By Matthew Cronin
SAN JOSE, California (Reuters) - Top seed Andy Roddick survived a bombardment of 32 aces from compatriot Sam Querrey to take a 2-6 7-6 7-6 victory and move into the final of the San Jose Open for the fourth time on Saturday.
In a hard-fought contest in which he never held a break point, world number seven Roddick clawed his way into two tiebreakers where he used his vast experience to pull off the win.
After being overwhelmed in the first set by the seventh seeded Querrey, Roddick raced to a 6-3 lead in the second set tiebreaker behind three errors from his 22-year-old opponent, and eventually won it 7-5 with a 133-mph ace.
After withstanding two break points in the second game of the third set by smoking two more aces, Roddick again elbowed his way into the tiebreaker.
This time Querrey held a 4-3 lead, but made two atrocious errors off the ground, saw Roddick rip a forehand passing shot down the line and then lost the tiebreaker (7-4) and the match when he failed scoop up a Roddick drop volley.
"I was a little tight, but he never gives you anything and makes you earn every point," Querrey said.
Roddick has now won his last two matches without breaking serve after his two-tiebreaker victory over Czech Tomas Berdych in the quarter-finals.
"A match can turn real fast," said Roddick, who served 21 aces. "You can swing a match in a couple of minutes and that's what I was able to do."

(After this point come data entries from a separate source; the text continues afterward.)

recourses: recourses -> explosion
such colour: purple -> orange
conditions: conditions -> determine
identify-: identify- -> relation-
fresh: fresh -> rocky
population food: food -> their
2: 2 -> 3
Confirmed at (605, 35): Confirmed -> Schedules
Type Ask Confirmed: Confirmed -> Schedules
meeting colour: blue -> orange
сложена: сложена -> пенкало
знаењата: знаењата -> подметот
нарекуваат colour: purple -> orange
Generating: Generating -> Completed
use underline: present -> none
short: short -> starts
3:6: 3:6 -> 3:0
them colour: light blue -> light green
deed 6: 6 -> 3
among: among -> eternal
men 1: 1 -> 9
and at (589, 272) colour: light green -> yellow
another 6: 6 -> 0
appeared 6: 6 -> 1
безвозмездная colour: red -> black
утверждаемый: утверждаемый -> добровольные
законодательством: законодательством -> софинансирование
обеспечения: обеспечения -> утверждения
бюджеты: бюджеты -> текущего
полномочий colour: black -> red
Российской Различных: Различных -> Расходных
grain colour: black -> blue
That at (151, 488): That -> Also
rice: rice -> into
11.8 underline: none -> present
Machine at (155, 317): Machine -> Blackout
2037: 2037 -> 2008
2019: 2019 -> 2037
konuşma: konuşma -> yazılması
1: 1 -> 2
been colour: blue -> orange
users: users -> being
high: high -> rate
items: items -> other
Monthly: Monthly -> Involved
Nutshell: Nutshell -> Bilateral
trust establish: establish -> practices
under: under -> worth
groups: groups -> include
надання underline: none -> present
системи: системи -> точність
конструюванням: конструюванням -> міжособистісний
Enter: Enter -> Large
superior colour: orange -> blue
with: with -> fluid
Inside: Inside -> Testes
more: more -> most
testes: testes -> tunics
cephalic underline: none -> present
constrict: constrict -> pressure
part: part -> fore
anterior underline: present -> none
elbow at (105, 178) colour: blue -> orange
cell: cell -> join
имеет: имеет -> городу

Earlier, Verdasco survived a rocky second set that saw the 23-year-old Uzbek overwhelm him from inside the baseline to regain control by hammering big serves and forehands past his less experienced opponent.
Verdasco broke Istomin to gain a 4-3 advantage in the third set as the Uzbek sprayed a series of forehands, then sealed the match when he rocketed a forehand winner down the line.
"He's dangerous and both us were a little up and down," Verdasco said. "In the third set I knew I had to push more and make him play."
The 96th-ranked Istomin, who is the first man from Uzbekistan to crack the top 100, was encouraged by his play but felt well aware of the gap in class.
"I played well and tried to fight but I need to improve to beat guys like this," he said. "Everything he does is good and he doesn't give you any easy points."